Five lessons for kids from Pacman vs. Margarito
By Gina Abuyuan
For Yahoo! Southeast Asia
Manny Pacquiao does more than make Filipino hearts swell with pride and lower the crime rate to almost zero during a fight.
On a micro-scale—the family unit, the level that matters the most—he opens the opportunity for kids to learn what winning is all about, especially in this time and age when victory means crushing the enemy and gloating.
Sensing the frenzy online and my furious following of tweets on the fight, my twin sons asked me: “Why does Pacquiao always win?” “Because he practices like crazy!” I answer instantly.
According to Outliers by Malcolm Gladwell, successful individuals—The Beatles, Bill Gates, for example—have spent at least 10,000 hours of their lives doing what they have become famous for.
Make this fact relatable to your children by pointing out what they like to do, or what skill or talent they have. One of my sons, Mateo, is heavily into origami—not just the paper boat and and plane stuff, but the hardcore, intricate creations: trilobytes, crane with feet, five-petalled lily, frog. He even gave “lessons” recently at Expo Kid in Rockwell. He began last year on his own, sans teacher, and was hooked.
Lesson no. 1: Practice, train, and rehearse your skills every chance you get.
But Pacquiao didn’t ALWAYS win. In 2005, he lost to Erik Morales. After, Freddie Coach came into his life and has since been unbeatable. I point this out to Marco and Mateo. “To also win, you have to have a good coach or mentor.”
Sports journalist Allen Barra writes in The Daily Beast: “(Roach) has worked with dozens of champions over the years and learned his training skills from the great Eddie Futch. He told me Pacquiao is, ‘Maybe the greatest two-handed fighter I’ve ever seen. You see a lot of great fighters who have one great punch and a good second punch. Joe Louis had the greatest jab I’ve ever seen. Joe Frazier had a great left hook, Mike Tyson had a killer right. But Manny has the best punch of anyone in boxing with either his right or his left.’”

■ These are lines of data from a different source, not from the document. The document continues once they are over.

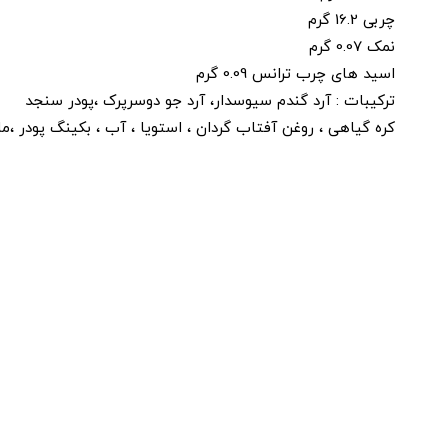
چربی 16.2 گرم
نمک 0.07 گرم
اسید های چرب ترانس 0.09 گرم
ترکیبات : آرد گندم سیوسدار، آرد جو دوسرپرک ،پودر سنجد
کره گیاهی ، روغن آفتاب گردان ، استویا ، آب ، بکینگ پودر ،ما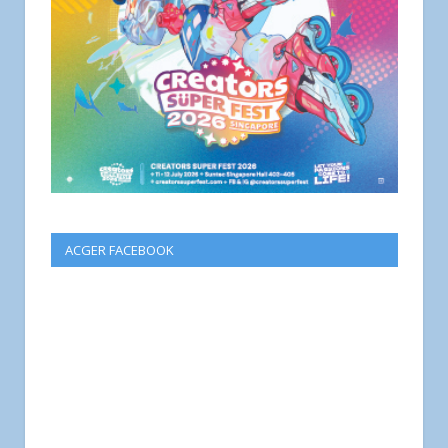
ACGER FACEBOOK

Lesson no. 2: Choose a teacher that will help you excel.
While many get caught up in what people think of them, putting image before purpose, Pacquiao remains focused on his goal: winning the fight. Training with a single-mindedness chronicled in other reports, he also remains unfazed by criticism and trash-talk.
Marco sums it up: “You mean he believes in himself?”
Exactly. Stand your ground.
Lesson no. 3: Be strong within so you can be strong on the outside.
Pacquiao is also known for “lifting up” his fights to God and country. I point this out to the boys.
We are not a religious family, but—I like to believe—a faithful one. Mateo considers his good night prayers a powerful call to a Divine Force to protect him. This is the same God that allows (because He could very well NOT) Pacman to win.
Lesson no. 4: When you call to God to help you in a fight, you’ll know you’ll win; and if you don’t, there’s a really good reason why.
In the last rounds, I show the twins how Pacquiao is just prancing around, when he could have easily battered Margarito into a human burrito.
Post-fight, the 8-time Welterweight Champion tells the commentator: “Boxing is not for killing each other.”
Marco, struggling for the words in his 6-year old vocabulary, remarks when I ask him what he thinks about Pacman letting Margarito go. “It’s only a game…it’s about compassion.”
Lesson no. 5: The gracious and merciful victor is the best kind of all.